** Task requirements **
Your output should be the complete listing, word for word, with no pictures in it.

*****

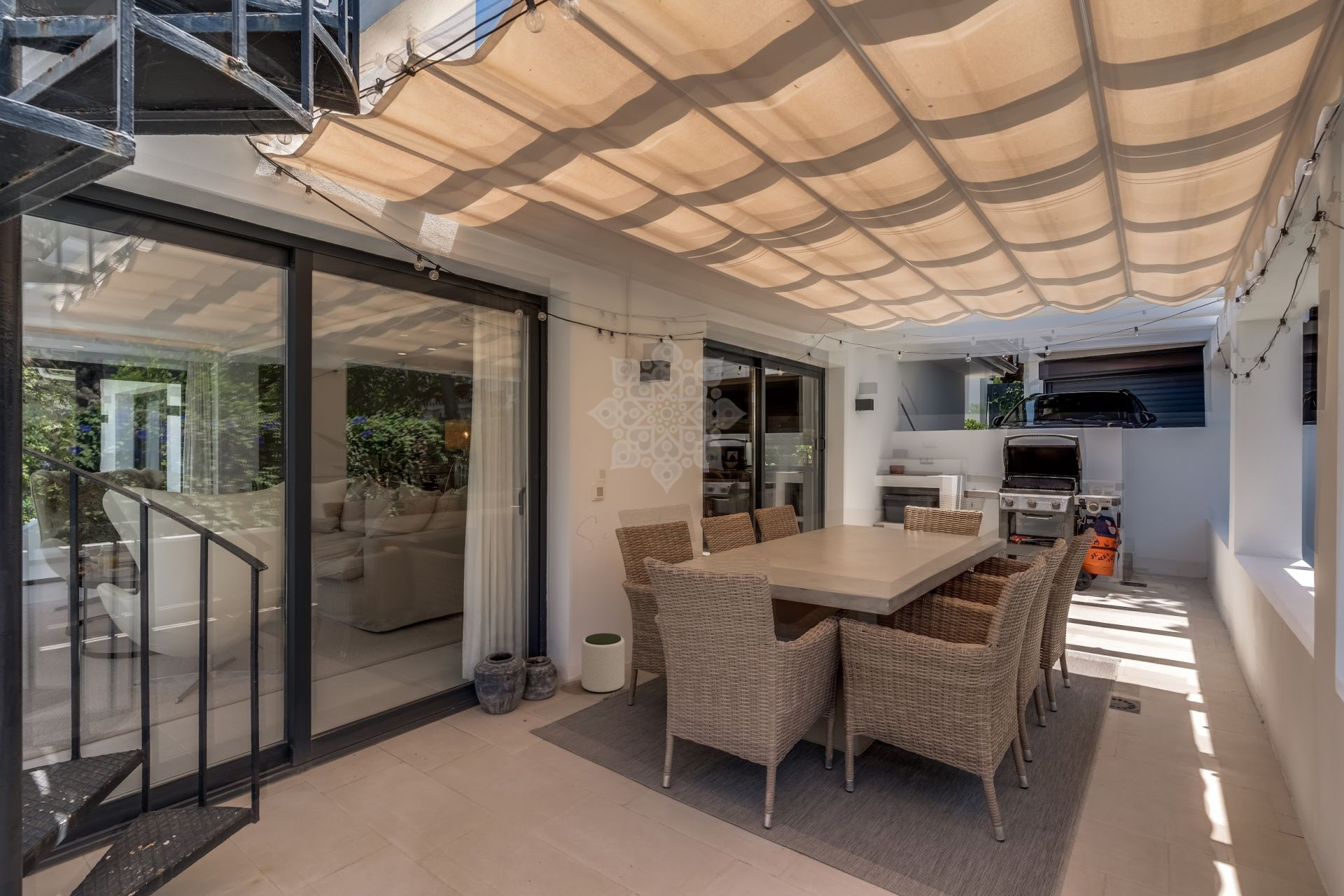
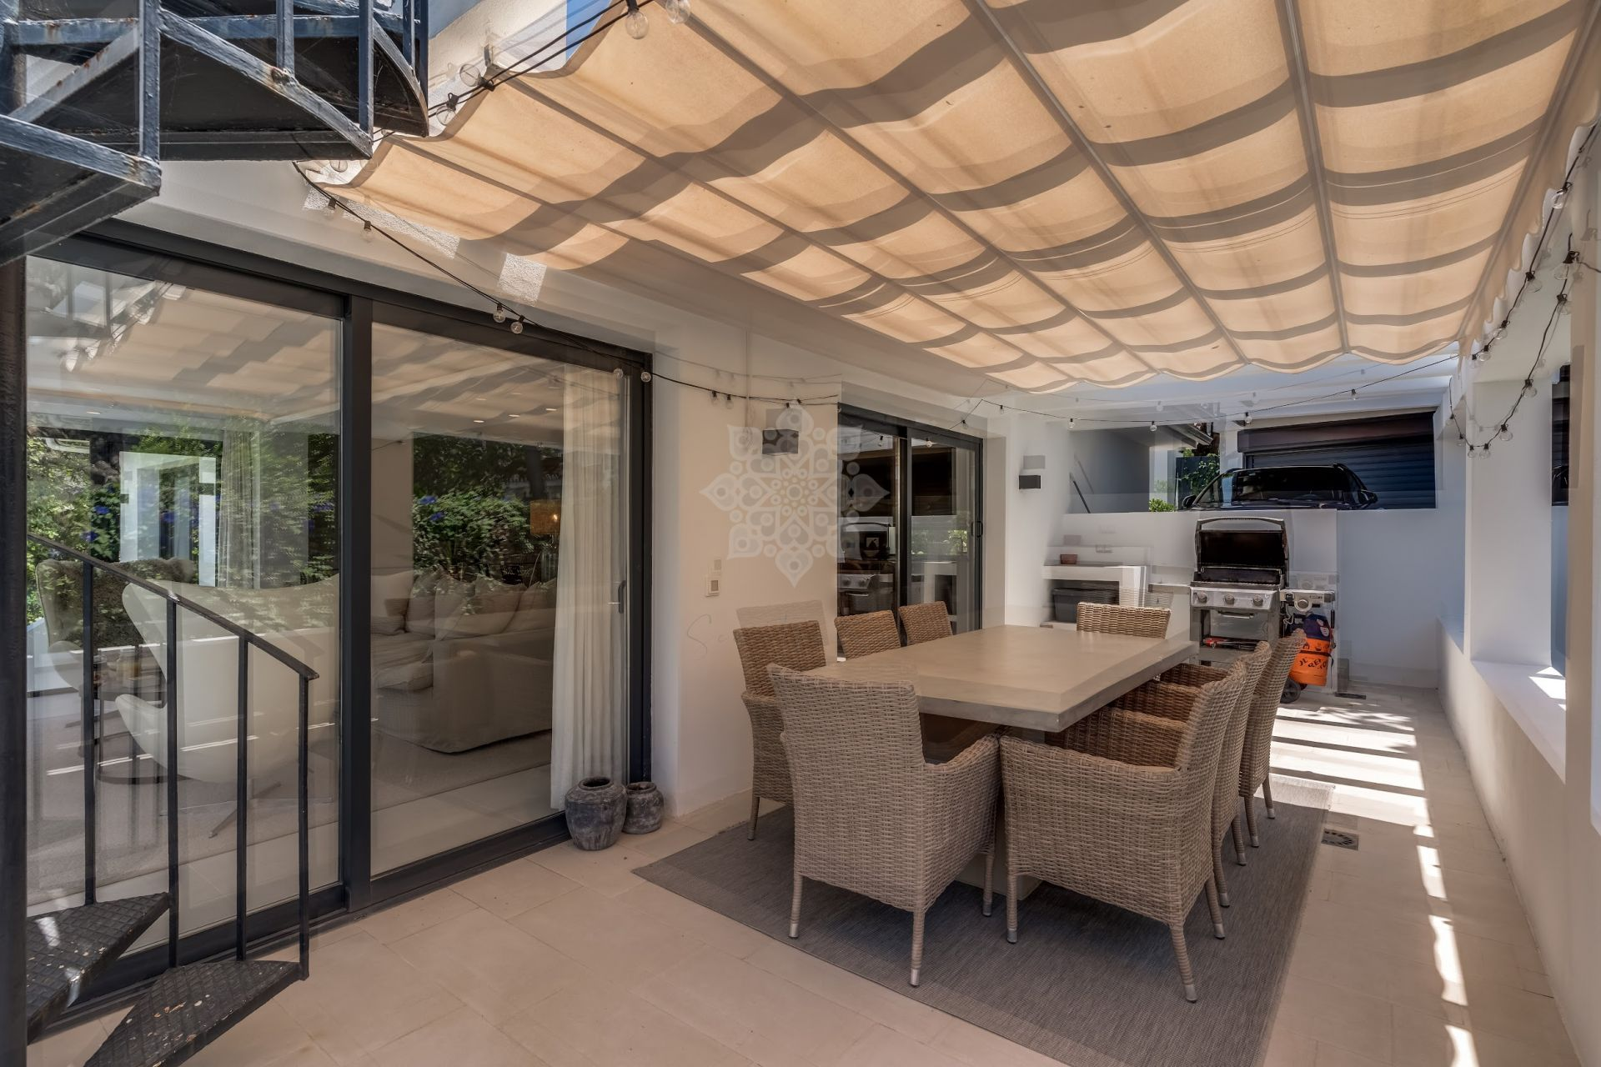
- plant pot [581,633,625,694]
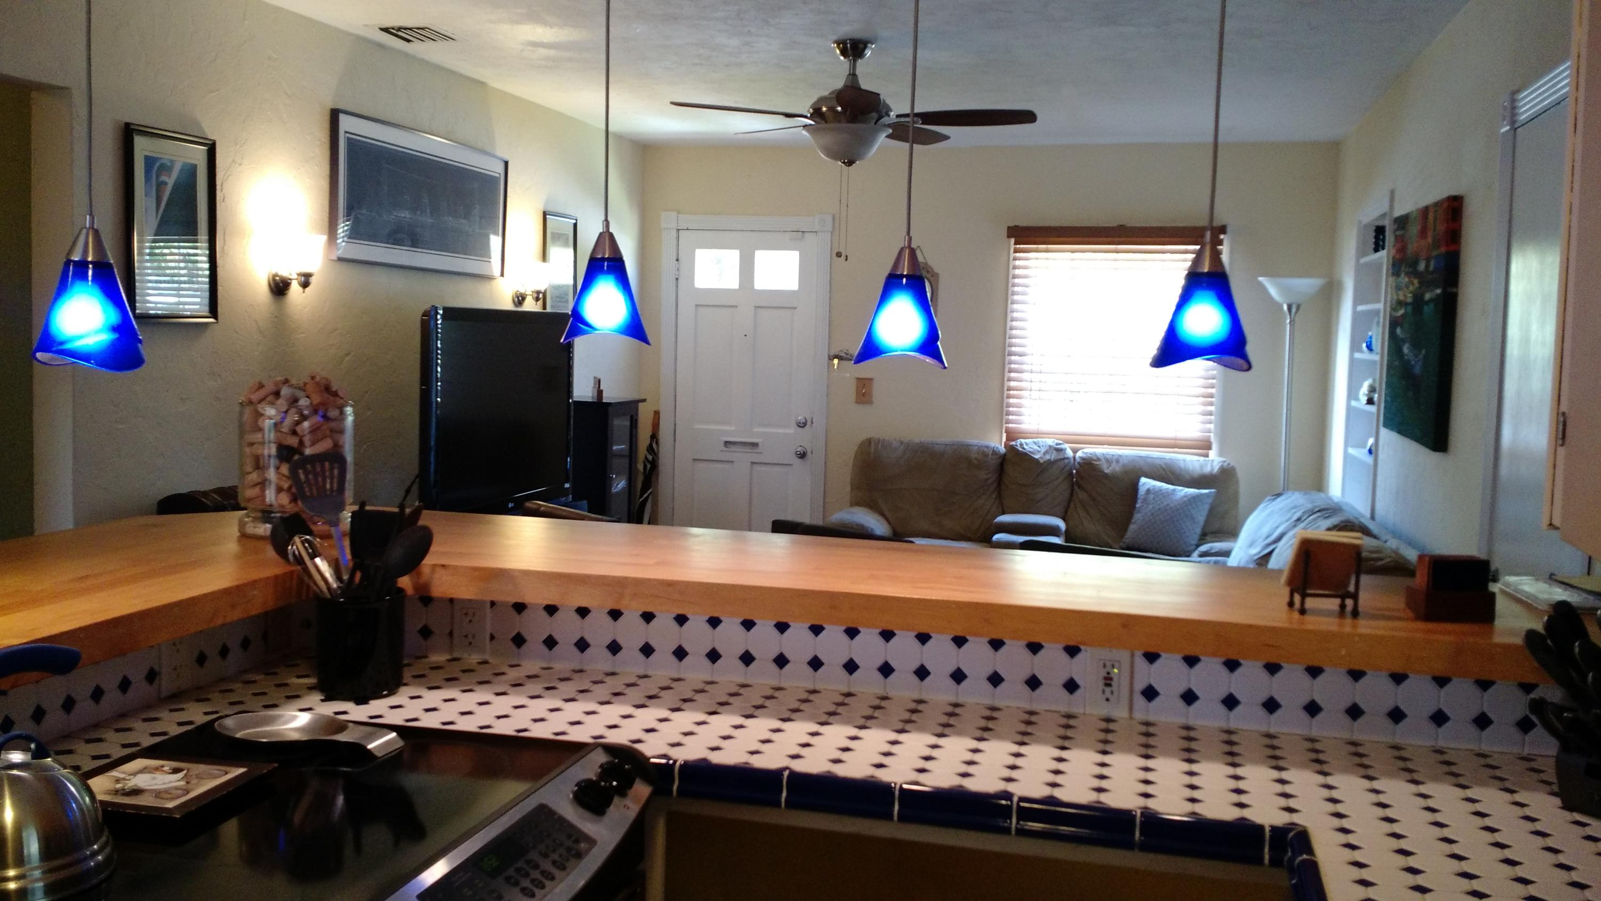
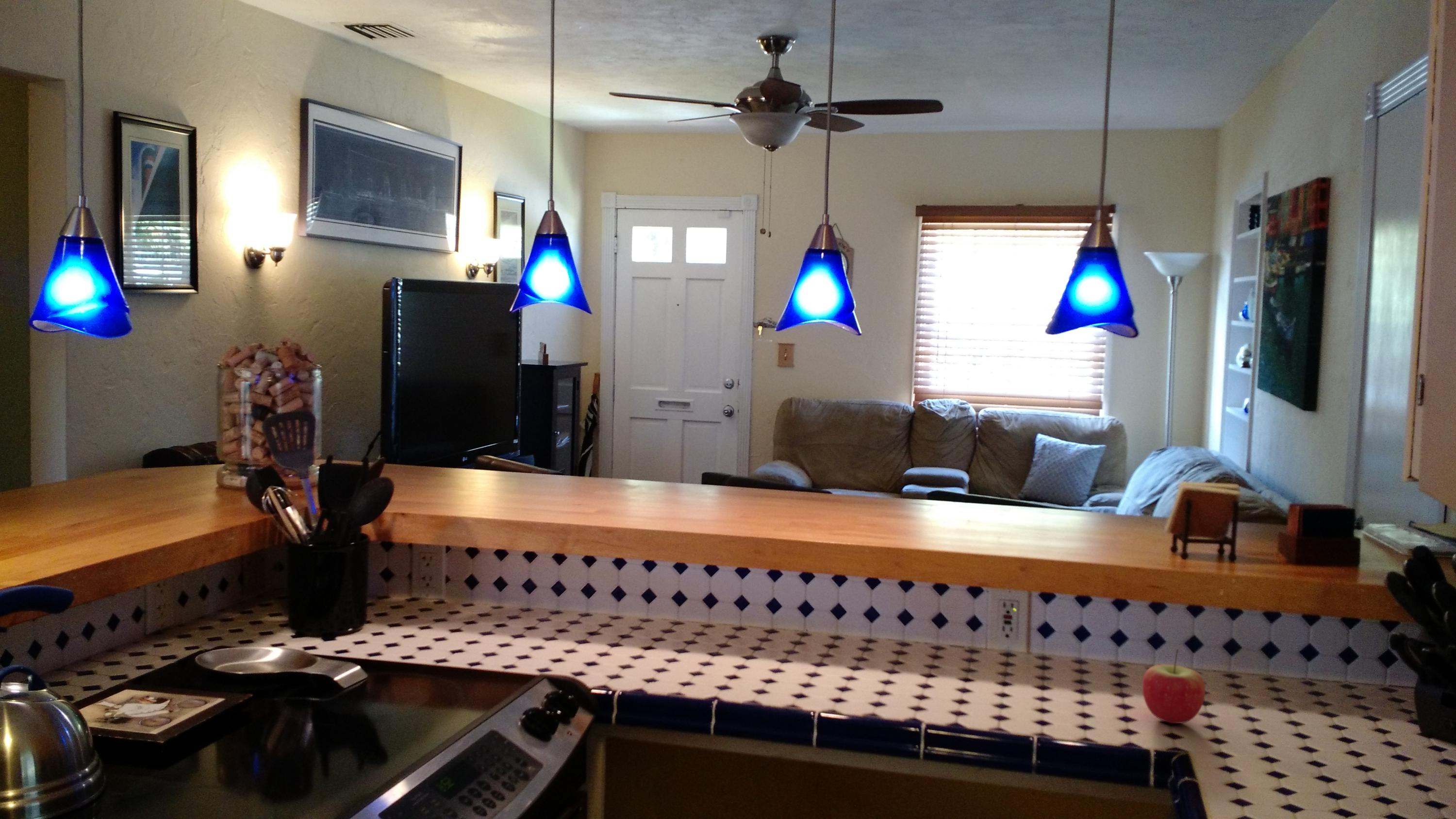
+ apple [1142,649,1206,724]
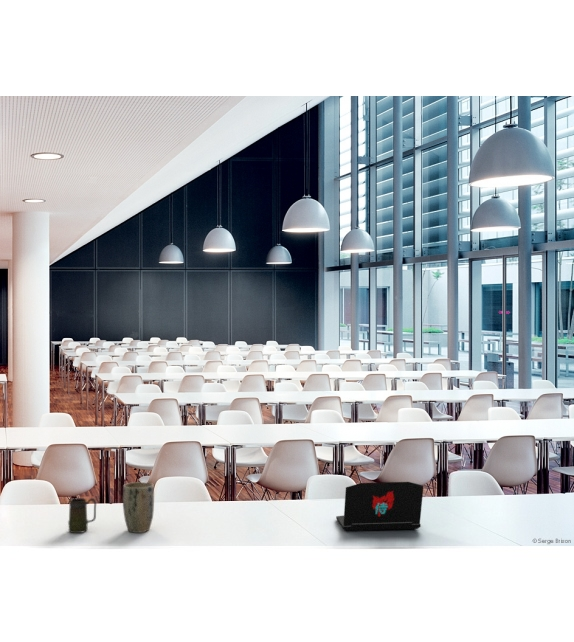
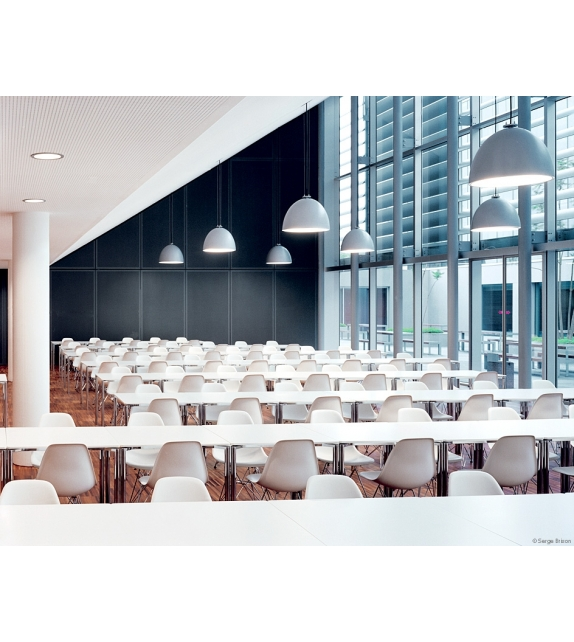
- laptop [335,481,424,532]
- plant pot [122,481,155,534]
- mug [67,497,97,534]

*****

** Task answer **
- plant pot [581,633,625,694]
+ apple [1142,649,1206,724]
- laptop [335,481,424,532]
- plant pot [122,481,155,534]
- mug [67,497,97,534]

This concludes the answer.